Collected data
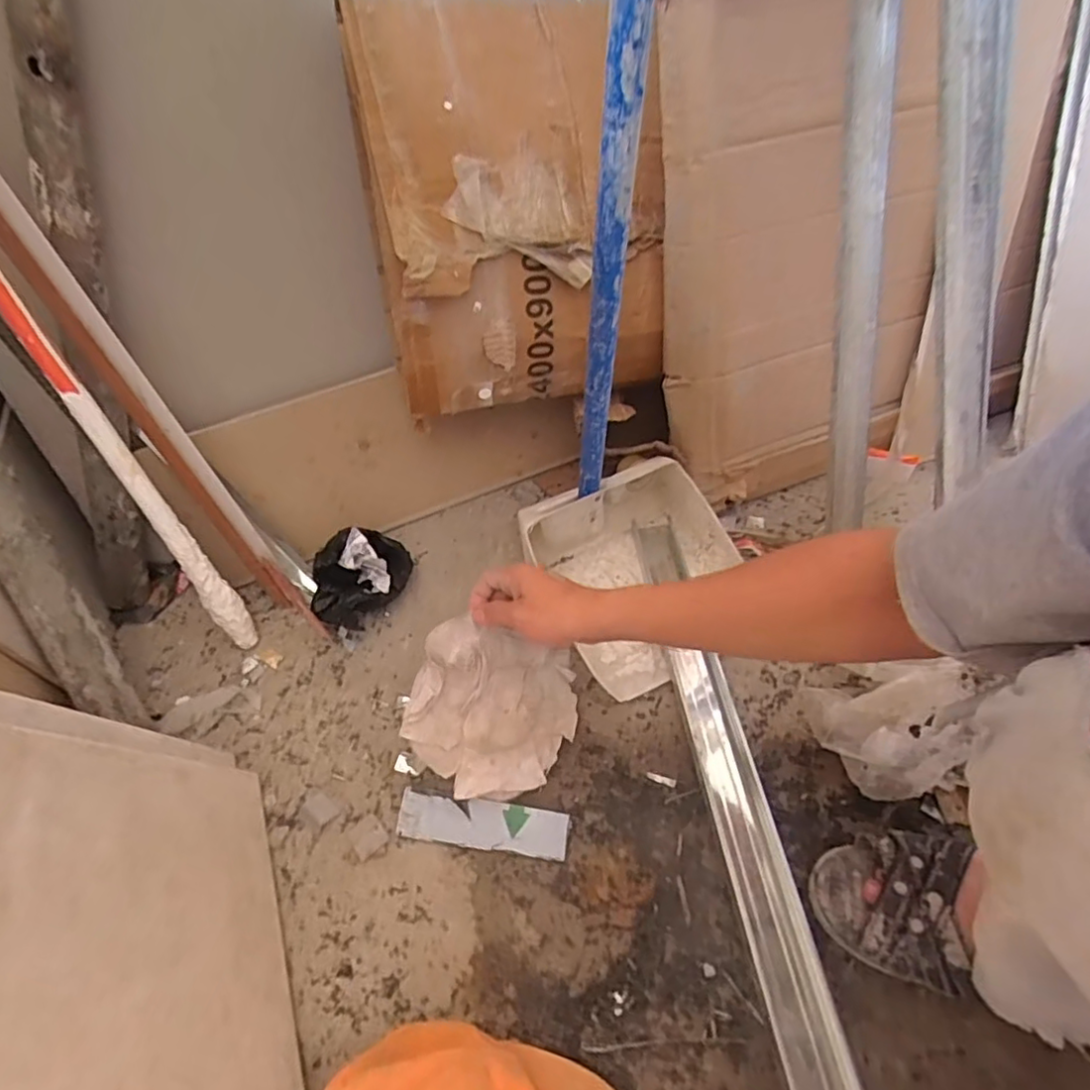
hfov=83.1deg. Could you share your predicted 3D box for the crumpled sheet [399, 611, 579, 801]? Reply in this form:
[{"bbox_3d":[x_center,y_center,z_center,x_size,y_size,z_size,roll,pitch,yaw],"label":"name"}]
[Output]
[{"bbox_3d":[-0.048,0.160,0.586,0.166,0.035,0.146,24,80,-23],"label":"crumpled sheet"}]

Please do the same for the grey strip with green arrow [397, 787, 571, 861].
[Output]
[{"bbox_3d":[-0.058,0.257,0.569,0.157,0.008,0.041,5,72,7],"label":"grey strip with green arrow"}]

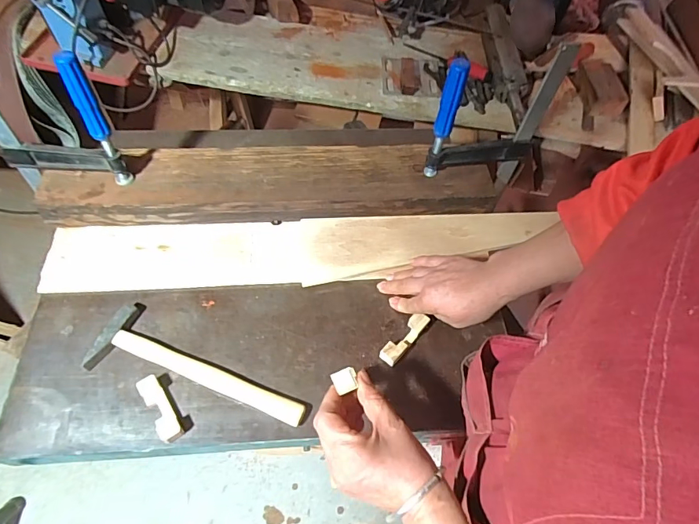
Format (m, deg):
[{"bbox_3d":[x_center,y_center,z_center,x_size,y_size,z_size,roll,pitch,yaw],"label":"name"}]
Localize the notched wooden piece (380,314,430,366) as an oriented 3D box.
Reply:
[{"bbox_3d":[0.072,0.099,0.579,0.023,0.018,0.080,38,64,19],"label":"notched wooden piece"}]

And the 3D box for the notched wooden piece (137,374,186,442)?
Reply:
[{"bbox_3d":[-0.221,0.171,0.524,0.029,0.019,0.083,-29,63,-21],"label":"notched wooden piece"}]

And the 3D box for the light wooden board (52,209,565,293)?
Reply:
[{"bbox_3d":[-0.062,-0.020,0.654,0.715,0.028,0.104,-2,57,-6],"label":"light wooden board"}]

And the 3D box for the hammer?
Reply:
[{"bbox_3d":[-0.185,0.140,0.544,0.272,0.018,0.081,22,58,10],"label":"hammer"}]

Your instructions
Return nothing but the lines running from the start of the data to the line with "And the 3D box for the light", please, both ends included and no pictures.

Task answer
hfov=83.1deg. Could you share your predicted 3D box for the crumpled sheet [399, 611, 579, 801]? Reply in this form:
[{"bbox_3d":[x_center,y_center,z_center,x_size,y_size,z_size,roll,pitch,yaw],"label":"name"}]
[Output]
[{"bbox_3d":[-0.048,0.160,0.586,0.166,0.035,0.146,24,80,-23],"label":"crumpled sheet"}]

Please do the same for the grey strip with green arrow [397, 787, 571, 861].
[Output]
[{"bbox_3d":[-0.058,0.257,0.569,0.157,0.008,0.041,5,72,7],"label":"grey strip with green arrow"}]

Format (m, deg):
[{"bbox_3d":[x_center,y_center,z_center,x_size,y_size,z_size,roll,pitch,yaw],"label":"name"}]
Localize the notched wooden piece (380,314,430,366) as an oriented 3D box.
Reply:
[{"bbox_3d":[0.072,0.099,0.579,0.023,0.018,0.080,38,64,19],"label":"notched wooden piece"}]

And the 3D box for the notched wooden piece (137,374,186,442)?
Reply:
[{"bbox_3d":[-0.221,0.171,0.524,0.029,0.019,0.083,-29,63,-21],"label":"notched wooden piece"}]

And the 3D box for the light wooden board (52,209,565,293)?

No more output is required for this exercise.